Monday, 25 May 2009

Gently Through the Mill


The latest episode of Inspector George Gently was set in Durham at the time of the 1964 general election. Gently Through the Mill opens with the death by hanging of a former owner of a flour mill, who has recently sold the business to the Labour Party election candidate. It appears to be a case of suicide, but Gently and his infuriating sidekick Bacchus find that lately there has been a great deal of trouble at the mill. And before long there is a second death.

I haven’t read the Alan Hunter book on which the show was based, but I’d like to bet that most, if not all, of the political stuff wasn’t in the original. The same may or may not have been true of the scenes involving freemasonry. It seems that the novels have just been used as a starting point for the scriptwriters, but although the stories have one or two jarring anachronisms, nevertheless I thought this episode, like the others that I’ve seen, had something that lifted them out of the ordinary and made them worth watching.
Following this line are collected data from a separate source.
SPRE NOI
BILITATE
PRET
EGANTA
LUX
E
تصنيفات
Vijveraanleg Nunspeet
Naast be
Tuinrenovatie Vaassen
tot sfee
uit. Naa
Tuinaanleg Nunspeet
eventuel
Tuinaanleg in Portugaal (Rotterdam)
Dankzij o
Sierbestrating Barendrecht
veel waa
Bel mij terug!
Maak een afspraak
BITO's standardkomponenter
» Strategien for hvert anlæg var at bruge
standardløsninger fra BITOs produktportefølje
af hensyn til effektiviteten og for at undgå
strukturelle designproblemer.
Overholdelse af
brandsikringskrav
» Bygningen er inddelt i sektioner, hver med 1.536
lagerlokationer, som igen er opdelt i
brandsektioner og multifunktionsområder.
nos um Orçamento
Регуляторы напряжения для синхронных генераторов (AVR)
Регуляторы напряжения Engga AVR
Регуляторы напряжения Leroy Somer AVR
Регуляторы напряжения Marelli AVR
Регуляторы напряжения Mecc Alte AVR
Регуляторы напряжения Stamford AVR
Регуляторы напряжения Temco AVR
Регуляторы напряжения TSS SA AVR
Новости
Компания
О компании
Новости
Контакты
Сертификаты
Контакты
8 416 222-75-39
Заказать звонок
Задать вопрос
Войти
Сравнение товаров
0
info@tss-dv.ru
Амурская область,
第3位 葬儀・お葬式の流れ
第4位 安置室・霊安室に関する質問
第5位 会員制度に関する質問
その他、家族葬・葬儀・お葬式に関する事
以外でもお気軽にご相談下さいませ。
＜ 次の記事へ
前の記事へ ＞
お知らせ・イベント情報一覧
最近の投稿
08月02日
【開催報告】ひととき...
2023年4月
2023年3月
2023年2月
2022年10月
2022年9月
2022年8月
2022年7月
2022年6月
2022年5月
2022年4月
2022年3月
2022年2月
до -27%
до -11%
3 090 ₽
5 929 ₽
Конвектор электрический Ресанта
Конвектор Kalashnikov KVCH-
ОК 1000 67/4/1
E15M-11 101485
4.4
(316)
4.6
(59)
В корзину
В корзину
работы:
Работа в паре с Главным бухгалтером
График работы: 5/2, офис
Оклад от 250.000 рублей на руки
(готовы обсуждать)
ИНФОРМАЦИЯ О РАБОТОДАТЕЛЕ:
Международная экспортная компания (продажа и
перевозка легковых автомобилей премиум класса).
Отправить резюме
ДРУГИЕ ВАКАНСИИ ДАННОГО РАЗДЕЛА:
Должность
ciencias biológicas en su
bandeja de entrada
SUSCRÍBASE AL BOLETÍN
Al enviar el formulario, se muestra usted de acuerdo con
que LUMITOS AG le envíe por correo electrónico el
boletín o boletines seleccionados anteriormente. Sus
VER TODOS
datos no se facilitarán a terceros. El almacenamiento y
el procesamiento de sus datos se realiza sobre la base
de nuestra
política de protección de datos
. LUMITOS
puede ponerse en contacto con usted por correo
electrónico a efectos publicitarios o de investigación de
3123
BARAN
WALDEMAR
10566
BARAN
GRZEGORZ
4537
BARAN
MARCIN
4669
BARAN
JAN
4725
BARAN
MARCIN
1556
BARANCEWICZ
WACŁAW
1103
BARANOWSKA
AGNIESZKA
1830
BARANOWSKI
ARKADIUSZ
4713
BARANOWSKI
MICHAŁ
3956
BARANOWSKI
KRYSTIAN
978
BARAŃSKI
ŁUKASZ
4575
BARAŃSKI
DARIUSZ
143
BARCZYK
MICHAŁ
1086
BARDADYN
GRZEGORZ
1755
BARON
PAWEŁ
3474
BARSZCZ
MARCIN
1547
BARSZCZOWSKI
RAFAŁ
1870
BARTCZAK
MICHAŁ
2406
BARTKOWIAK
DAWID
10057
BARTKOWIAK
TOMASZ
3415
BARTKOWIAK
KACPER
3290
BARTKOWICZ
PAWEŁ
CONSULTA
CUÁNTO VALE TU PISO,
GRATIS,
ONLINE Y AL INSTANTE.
The more I’ve seen Martin Shaw as Gently, the more I’ve been impressed by the quiet authority of his performance, and the less his previous incarnations as Adam Dalgleish and Judge John Deed have got in the way of my appreciation of the humanity he brings to Gently. But I still wish that, having transplanted the stories to the North East, the programme makers had filmed them there, rather than in Ireland.

3 comments:

Elizabeth Spann Craig said...

"Inspector George Gently" sounds like an interesting show. I suppose, like so many British shows, it will take a few years to be televised here. Unless the network posts it online.

Elizabeth
Mystery Writing is Murder

bookwitch said...

I just feel that I almost lost interest in the story, because I couldn't prevent myself getting annoyed with the 'Noughties' ideals in this piece supposedly from 1964. It's the Aspie in me, I'm sure, but when the charms of Martin Shaw pale, something has to be done about it.

Martin Edwards said...

Interesting, certainly, Elizabeth, though Bookwitch is right to point out that it is somewhat flawed. I still wonder what the author, the late Alan Hunter, would have made of it.